::: Article :::

Isele’s campaign began in early 2022. In March and April alone that year, five student-athletes nationwide died by suicide. 

 

“One night, it was May 2022, when I was at a baseball game watching it with a few SIU athlete friends of mine, we were talking about the mental health crisis, and I let them know that I was going to email those coaches about the possibility of a mental health awareness game during their seasons,” he said. “And that’s when they all started discussing Rally Around the Pound.” 

 

Rally Around the Pound was a campaign the SIU athletic department did to support mental and behavioral health initiatives. According to its website, Rally Around the Pound brought “speakers, outreach, awareness, and support to our region and the campus.” 

Isele said, “It went pretty well the first year and I sent John Ihrig, the head of Saluki Sports Properties, some ideas for year number two, and that was when I found out it was forced offline due to a partner who helped put it together going down a different road.”

 

Isele then came up with a new plan to increase mental health awareness. 

 

“I looked at my remaining bracelets of these various designs one night and I was like, ‘Wait a minute, they could represent Dylan Buckner,’” he said. “So then I brought it to the coaches’ attentions one by one, most of them face to face. And then they agreed with that, and I brought them in one team [at a time].” 

 

Isele credited Women’s Volleyball Trainer Samantha Schiess for helping give him one of the openings needed to pass out bracelets. 

 

Schiess said, “I did a very, very small, tiny part. Jason just approached me after one of our matches in the fall, and asked if it’d be okay to pass out the bracelets to the girls, and so I just put him in contact with one of our team captains, and she kind of took it from there. So my part was really small. Mostly it was just connecting him with the right athletes from our team to kind of disseminate stuff from there.”

 

She said it is important to have discussions about mental health, especially in athletic contexts, so they can define what the term truly means. 

 

“Right now we’re kind of working through I think…what’s mental toughness versus what’s mental health,” she said. “And I think defining those two things is hard, and I think that’s why it’s important that we keep talking about it, because for everyone it’s going to look a little different, but understanding, like, what is ‘I just needed to be a little bit tougher today’ versus what is ‘I need to check in with myself on what my mental health is.’ Those are two different things…We can’t make those definitions without having these tough conversations.”

 

To support her athletes, Schiess works to build trust. 

 

“I think the biggest thing for me is having those relationships beforehand, so I really try hard to create open communication,” she said. “I have an open door policy with all my student-athletes. If they ever need anything, even if it’s not like a physical injury, my door is always open for conversation.” 

 

She said she works hard to get to know them outside of volleyball as well. 

 

“That way they feel more comfortable sharing more sensitive or difficult topics with me when those moments may arise,” she said. “So I really think a lot of it is doing that work beforehand, and…as athletic trainers, [we] get a really cool opportunity to be that first person that someone and especially the athletes will go to when they’re struggling because we really do see them almost every day, and so we get to know them very well. 

 

Schiess said it is “a cool experience to be able to support someone that way.”

::: Records provided :::

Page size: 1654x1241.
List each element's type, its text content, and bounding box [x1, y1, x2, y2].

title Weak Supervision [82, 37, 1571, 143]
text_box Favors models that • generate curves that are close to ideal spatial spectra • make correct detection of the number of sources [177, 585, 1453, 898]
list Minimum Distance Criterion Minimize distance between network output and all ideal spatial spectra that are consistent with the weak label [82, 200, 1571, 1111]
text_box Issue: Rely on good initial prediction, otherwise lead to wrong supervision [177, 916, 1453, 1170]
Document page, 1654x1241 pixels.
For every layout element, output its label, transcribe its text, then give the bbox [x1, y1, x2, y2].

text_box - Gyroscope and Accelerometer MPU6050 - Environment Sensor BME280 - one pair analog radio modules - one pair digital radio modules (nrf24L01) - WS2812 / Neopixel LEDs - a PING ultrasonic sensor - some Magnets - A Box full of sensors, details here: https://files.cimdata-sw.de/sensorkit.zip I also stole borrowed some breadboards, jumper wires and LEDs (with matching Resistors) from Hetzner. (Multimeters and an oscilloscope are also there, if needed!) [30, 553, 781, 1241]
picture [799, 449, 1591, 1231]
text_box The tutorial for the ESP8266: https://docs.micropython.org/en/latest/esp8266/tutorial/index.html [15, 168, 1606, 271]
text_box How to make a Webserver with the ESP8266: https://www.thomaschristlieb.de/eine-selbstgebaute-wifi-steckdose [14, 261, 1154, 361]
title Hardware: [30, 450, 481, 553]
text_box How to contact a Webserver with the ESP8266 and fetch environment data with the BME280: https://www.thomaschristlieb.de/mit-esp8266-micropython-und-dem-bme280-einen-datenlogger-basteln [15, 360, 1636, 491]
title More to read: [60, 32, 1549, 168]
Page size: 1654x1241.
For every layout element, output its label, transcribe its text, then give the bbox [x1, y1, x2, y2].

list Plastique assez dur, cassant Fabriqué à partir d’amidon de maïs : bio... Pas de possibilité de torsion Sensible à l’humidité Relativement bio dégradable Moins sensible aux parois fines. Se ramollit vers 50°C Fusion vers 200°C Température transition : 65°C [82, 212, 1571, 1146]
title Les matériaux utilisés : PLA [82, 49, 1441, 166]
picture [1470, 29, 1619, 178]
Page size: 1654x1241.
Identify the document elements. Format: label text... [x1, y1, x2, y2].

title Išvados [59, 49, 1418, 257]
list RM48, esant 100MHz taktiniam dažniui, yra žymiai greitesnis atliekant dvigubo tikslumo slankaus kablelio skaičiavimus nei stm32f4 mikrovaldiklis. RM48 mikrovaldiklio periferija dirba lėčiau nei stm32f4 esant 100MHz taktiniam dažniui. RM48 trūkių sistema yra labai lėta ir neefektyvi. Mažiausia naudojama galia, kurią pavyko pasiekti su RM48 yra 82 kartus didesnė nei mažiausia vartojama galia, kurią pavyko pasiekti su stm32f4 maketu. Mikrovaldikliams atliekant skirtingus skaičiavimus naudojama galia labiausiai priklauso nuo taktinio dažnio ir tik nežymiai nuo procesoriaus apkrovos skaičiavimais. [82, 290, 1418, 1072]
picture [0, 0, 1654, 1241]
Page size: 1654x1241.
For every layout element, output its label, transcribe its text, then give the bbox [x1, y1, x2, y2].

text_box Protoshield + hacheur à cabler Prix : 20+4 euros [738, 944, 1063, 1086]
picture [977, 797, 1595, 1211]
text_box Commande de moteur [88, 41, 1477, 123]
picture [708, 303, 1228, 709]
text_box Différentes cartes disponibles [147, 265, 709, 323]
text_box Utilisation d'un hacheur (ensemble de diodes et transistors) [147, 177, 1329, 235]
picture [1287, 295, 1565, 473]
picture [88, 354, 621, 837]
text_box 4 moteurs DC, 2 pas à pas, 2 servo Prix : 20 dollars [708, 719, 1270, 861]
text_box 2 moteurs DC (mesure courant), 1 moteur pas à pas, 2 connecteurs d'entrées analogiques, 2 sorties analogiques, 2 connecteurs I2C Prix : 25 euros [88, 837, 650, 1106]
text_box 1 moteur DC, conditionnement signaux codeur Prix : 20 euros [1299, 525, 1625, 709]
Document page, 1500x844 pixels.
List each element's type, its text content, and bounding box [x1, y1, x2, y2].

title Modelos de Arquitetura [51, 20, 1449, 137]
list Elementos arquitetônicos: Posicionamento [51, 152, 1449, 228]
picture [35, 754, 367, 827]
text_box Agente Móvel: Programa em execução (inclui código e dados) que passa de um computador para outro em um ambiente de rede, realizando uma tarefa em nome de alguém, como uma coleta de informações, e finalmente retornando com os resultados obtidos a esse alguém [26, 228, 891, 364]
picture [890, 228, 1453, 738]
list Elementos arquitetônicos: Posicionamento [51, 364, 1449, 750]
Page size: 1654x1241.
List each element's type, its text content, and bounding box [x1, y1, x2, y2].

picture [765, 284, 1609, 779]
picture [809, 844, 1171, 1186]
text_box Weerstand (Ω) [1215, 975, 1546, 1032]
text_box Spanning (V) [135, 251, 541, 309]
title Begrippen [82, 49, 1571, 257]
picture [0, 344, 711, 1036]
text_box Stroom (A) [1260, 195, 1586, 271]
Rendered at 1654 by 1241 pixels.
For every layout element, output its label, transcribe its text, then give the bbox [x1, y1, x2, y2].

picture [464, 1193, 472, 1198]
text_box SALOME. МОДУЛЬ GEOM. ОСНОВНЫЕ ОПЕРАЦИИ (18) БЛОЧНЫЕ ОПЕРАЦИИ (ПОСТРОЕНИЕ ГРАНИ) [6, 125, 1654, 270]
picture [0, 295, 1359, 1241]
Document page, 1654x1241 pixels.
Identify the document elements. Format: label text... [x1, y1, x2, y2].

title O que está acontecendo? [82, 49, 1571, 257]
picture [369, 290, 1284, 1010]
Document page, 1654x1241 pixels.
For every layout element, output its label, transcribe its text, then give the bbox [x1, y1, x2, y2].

:::

What this exercise asks —
- a) Translate this sentence from the article on mental health awareness into Spanish: "Isele then came up with a new plan to increase mental health awareness."
- b) Output the listing's lines as a numbered list, starting at the first line of the listing and going on through the line that contains "list Minimum Distance". Leave out blank lines.
The article and the listing were taken from unrelated sources.

Answers given —
- a) Luego, Isele ideó un nuevo plan para aumentar la conciencia sobre la salud mental.

- b)
1. Page size: 1654x1241.
2. List each element's type, its text content, and bounding box [x1, y1, x2, y2].
3. title Weak Supervision [82, 37, 1571, 143]
4. text_box Favors models that • generate curves that are close to ideal spatial spectra • make correct detection of the number of sources [177, 585, 1453, 898]
5. list Minimum Distance Criterion Minimize distance between network output and all ideal spatial spectra that are consistent with the weak label [82, 200, 1571, 1111]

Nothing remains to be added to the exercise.